Paystack is a payments company based in Lagos, Nigeria. We help companies accept payments online and offline, across the African continent. As a payments organization, we are deep in the business of data – financial data and reporting are, in fact, our products – so data literacy is crucial to the success of our mission. 

Our team of data engineers, architects, product owners and analysts are focused on prioritizing analytics as we track card transactions, success rates, fraud and dispute occurrences, rate of onboarding completion, on a day-to-day basis. All these activities give us a lot to focus on, so driving data literacy among our 250 employees is core to moving the business forward. If you’ve been wondering how to build data literacy in your company, I see it as a three-step process:

  1. Align the organization around your goals.

First and foremost, you need to help people to understand what you’re trying to achieve with data. If you don’t, why should they care? They need to know how data helps the product and finance teams, and how it helps with expansion. Data leaders should focus on communicating their goals effectively and properly so that everyone is aligned. There is a self-interest in this as well, of course.

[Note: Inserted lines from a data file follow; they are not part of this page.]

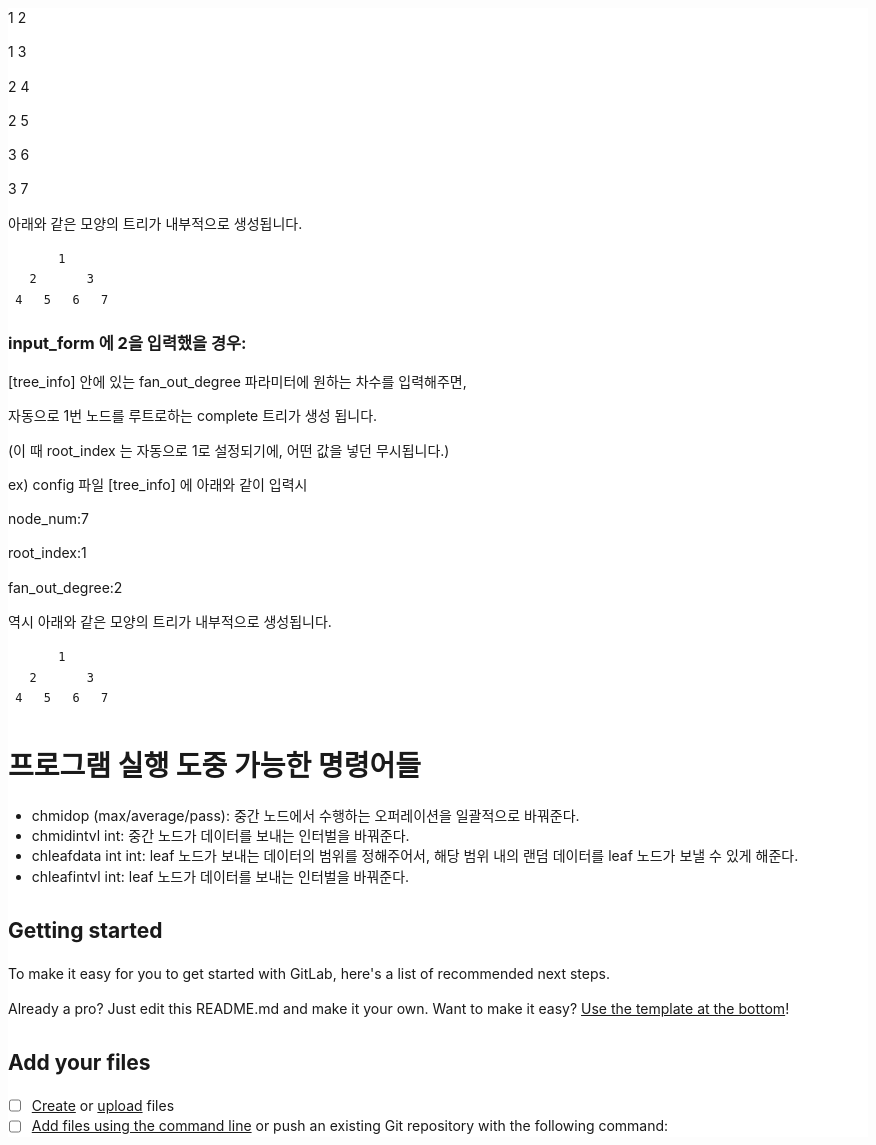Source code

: 1 2

1 3

2 4

2 5

3 6

3 7


아래와 같은 모양의 트리가 내부적으로 생성됩니다.

           1
       2       3
     4   5   6   7

### input_form 에 2을 입력했을 경우: 
[tree_info] 안에 있는 fan_out_degree 파라미터에 원하는 차수를 입력해주면,

자동으로 1번 노드를 루트로하는 complete 트리가 생성 됩니다.

(이 때 root_index 는 자동으로 1로 설정되기에, 어떤 값을 넣던 무시됩니다.)

ex) config 파일 [tree_info] 에 아래와 같이 입력시

node_num:7

root_index:1

fan_out_degree:2

역시 아래와 같은 모양의 트리가 내부적으로 생성됩니다.

           1
       2       3
     4   5   6   7

# 프로그램 실행 도중 가능한 명령어들
 - chmidop (max/average/pass): 중간 노드에서 수행하는 오퍼레이션을 일괄적으로 바꿔준다.
 - chmidintvl int: 중간 노드가 데이터를 보내는 인터벌을 바꿔준다.
 - chleafdata int int: leaf 노드가 보내는 데이터의 범위를 정해주어서, 해당 범위 내의 랜덤 데이터를 leaf 노드가 보낼 수 있게 해준다.
 - chleafintvl int: leaf 노드가 데이터를 보내는 인터벌을 바꿔준다.

## Getting started

To make it easy for you to get started with GitLab, here's a list of recommended next steps.

Already a pro? Just edit this README.md and make it your own. Want to make it easy? [Use the template at the bottom](#editing-this-readme)!

## Add your files

- [ ] [Create](https://gitlab.com/-/experiment/new_project_readme_content:a504ea80101e2b52e983038a4f0a4586?https://docs.gitlab.com/ee/user/project/repository/web_editor.html#create-a-file) or [upload](https://gitlab.com/-/experiment/new_project_readme_content:a504ea80101e2b52e983038a4f0a4586?https://docs.gitlab.com/ee/user/project/repository/web_editor.html#upload-a-file) files
- [ ] [Add files using the command line](https://gitlab.com/-/experiment/new_project_readme_content:a504ea80101e2b52e983038a4f0a4586?https://docs.gitlab.com/ee/gitlab-basics/add-file.html#add-a-file-using-the-command-line) or push an existing Git repository with the following command:
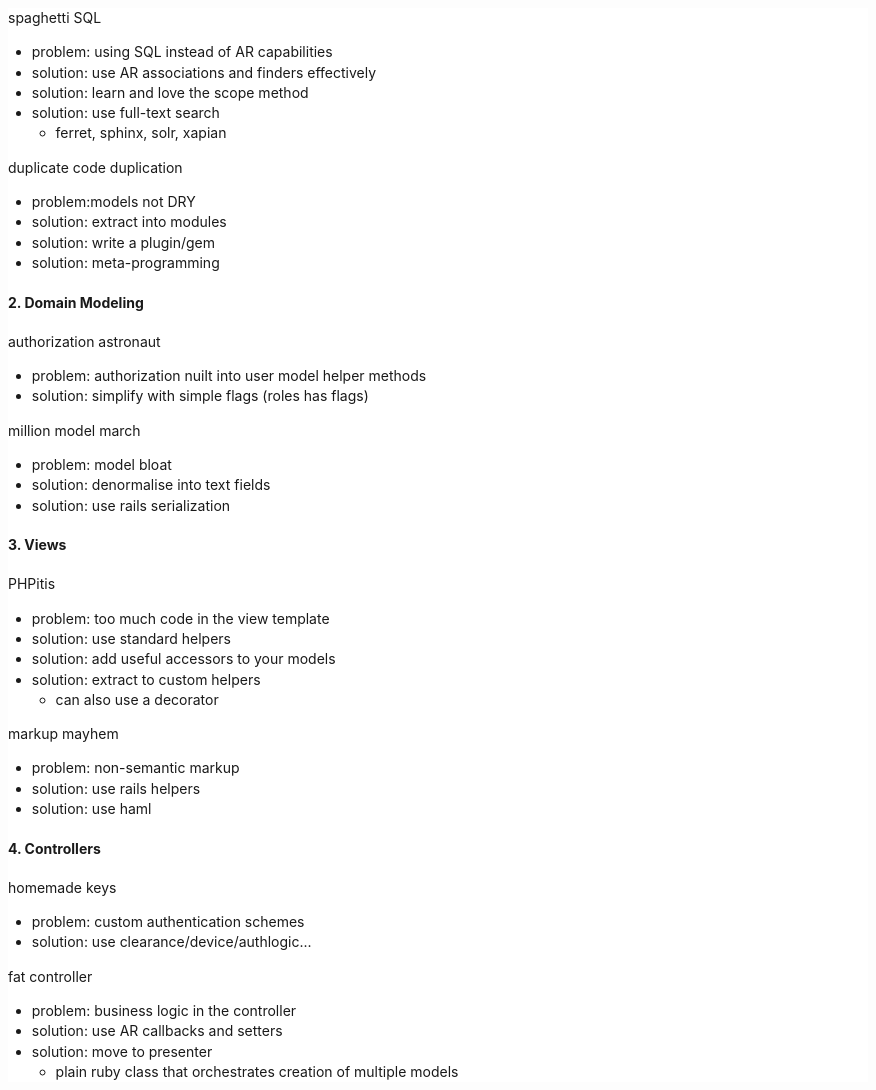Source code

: spaghetti SQL

* problem: using SQL instead of AR capabilities
* solution: use AR associations and finders effectively
* solution: learn and love the scope method
* solution: use full-text search
    * ferret, sphinx, solr, xapian

duplicate code duplication

* problem:models not DRY
* solution: extract into modules
* solution: write a plugin/gem
* solution: meta-programming

#### 2. Domain Modeling

authorization astronaut

* problem: authorization nuilt into user model helper methods
* solution: simplify with simple flags (roles has flags)

million model march

* problem: model bloat
* solution: denormalise into text fields
* solution: use rails serialization

#### 3. Views

PHPitis

* problem: too much code in the view template
* solution: use standard helpers
* solution: add useful accessors to your models
* solution: extract to custom helpers
    * can also use a decorator

markup mayhem

* problem: non-semantic markup
* solution: use rails helpers
* solution: use haml

#### 4. Controllers

homemade keys

* problem: custom authentication schemes
* solution: use clearance/device/authlogic...

fat controller

* problem: business logic in the controller
* solution: use AR callbacks and setters
* solution: move to presenter
    * plain ruby class that orchestrates creation of multiple models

If you don’t build a data culture across the organization, colleagues will default to the data team every time they have a question, and that has an impact on the backlog of projects you may be working through. So remember that attending to data literacy also benefits your efforts. 

Assuming that you are managing this volume of work, you should be transparent and tell your team members that if they come to you to get every question addressed, they may not get an answer immediately. But if they’d like to know how to answer it themselves, how about joining this data literacy training? Once you cross the barrier to make people more self-sufficient, you are on the way to winning their buy-in and support.

  1. Train everyone to speak the language of data. 

Everyone in your organization should have the ability to understand the data they generate. If you work in a payments business, this is obvious. We track how long it takes for a merchant to complete their first transaction, how they’re using our products, and how their customers are engaging with them. For high-volume merchants, we generate reports to show them how their performance is tracking and recommend necessary changes to improve the rate of successful transactions which is key to their businesses. 

  1. Enable self-service analytics. 

Training users to find answers to their questions not only lessens the burden on the core data team to respond to everyday requests; it makes users feel empowered as well. Otherwise their requests may just get added to a backlog.

Part of my responsibility is ensuring that everyone in the business is using the right tools, has the right access to generate insights, and can make data-driven decisions. Enabling self-service is one way to make their jobs easier for them. I like to say to my colleagues, imagine a world where you don’t need to come to us, and your request doesn't have to go through a service management ticket system. Imagine knowing where to find the models or the tables that you require, and that you’re able to dig deep into the data and explore without waiting for somebody to come and help you. This usually inspires them to start thinking differently. 

Remember technology and data governance

Two key pieces of the data culture puzzle are technology and data governance. Technology helps you to address the challenge, “What do we do to ensure that we’re not answering the same questions over and over again?” This is why a proper data discovery and data warehousing system is essential to help users query the database efficiently and find the resources (dashboards and tables) they need to get to the insights they need to produce dashboards. If it’s easier to query the database, people are more inclined and encouraged to actually dig deep into the data and find answers for themselves.

Of course, self-service doesn’t mean that all data is open to use. Though we don't have a data governance specialist per se, there are controls in place so that access to data is only on a need-to-know basis. Before you are granted access to sensitive data such as personally identifiable information (PII), you need to understand how this data that you're accessing relates to your work.  

I feel fortunate to work in a company where we don’t have to emphasize the importance of looking at data. We prioritize ensuring that everybody is reporting from the same centralized sources. But when you think about it, how many businesses are left that aren’t also in the business of data? This makes it all the more important that we use our influence as data leaders to make data literacy a requirement rather than an option. It may take time to figure out how to build data literacy in your company, but once you do, everyone in the organization can thrive.